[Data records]

################

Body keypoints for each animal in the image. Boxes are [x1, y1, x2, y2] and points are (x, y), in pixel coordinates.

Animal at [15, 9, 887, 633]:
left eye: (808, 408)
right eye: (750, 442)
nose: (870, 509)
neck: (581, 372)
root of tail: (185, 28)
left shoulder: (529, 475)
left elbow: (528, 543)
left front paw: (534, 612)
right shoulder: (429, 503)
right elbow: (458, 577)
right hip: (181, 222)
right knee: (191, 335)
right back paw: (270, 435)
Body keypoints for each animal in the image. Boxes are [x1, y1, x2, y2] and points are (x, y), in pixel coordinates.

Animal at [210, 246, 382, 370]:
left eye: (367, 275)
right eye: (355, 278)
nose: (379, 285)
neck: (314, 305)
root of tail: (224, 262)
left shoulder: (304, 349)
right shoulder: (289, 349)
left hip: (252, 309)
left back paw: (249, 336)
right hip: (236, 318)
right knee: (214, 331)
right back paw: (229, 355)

################

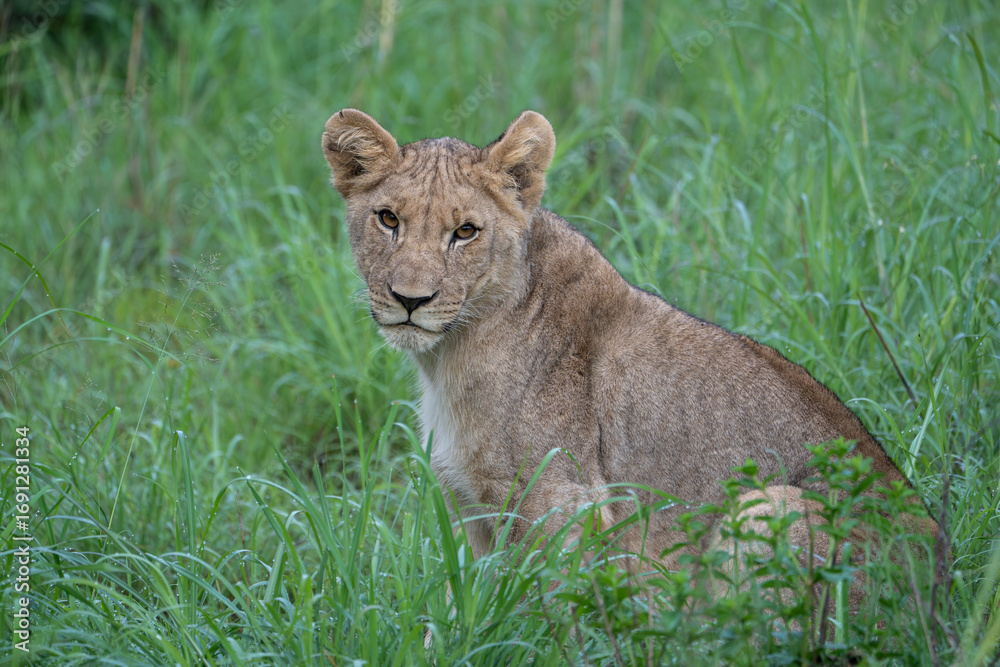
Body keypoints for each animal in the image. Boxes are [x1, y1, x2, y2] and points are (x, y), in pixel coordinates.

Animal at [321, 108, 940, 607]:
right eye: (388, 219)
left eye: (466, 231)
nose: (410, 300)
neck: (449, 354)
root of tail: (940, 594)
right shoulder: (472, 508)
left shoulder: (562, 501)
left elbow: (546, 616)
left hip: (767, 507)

################

## TASK PROMPT
The reply should consist solely of the lines above from the one that has "root of tail: (185, 28)" through the one that has "right back paw: (270, 435)", reproduced exactly.

## SOLUTION FOR THIS TASK
root of tail: (185, 28)
left shoulder: (529, 475)
left elbow: (528, 543)
left front paw: (534, 612)
right shoulder: (429, 503)
right elbow: (458, 577)
right hip: (181, 222)
right knee: (191, 335)
right back paw: (270, 435)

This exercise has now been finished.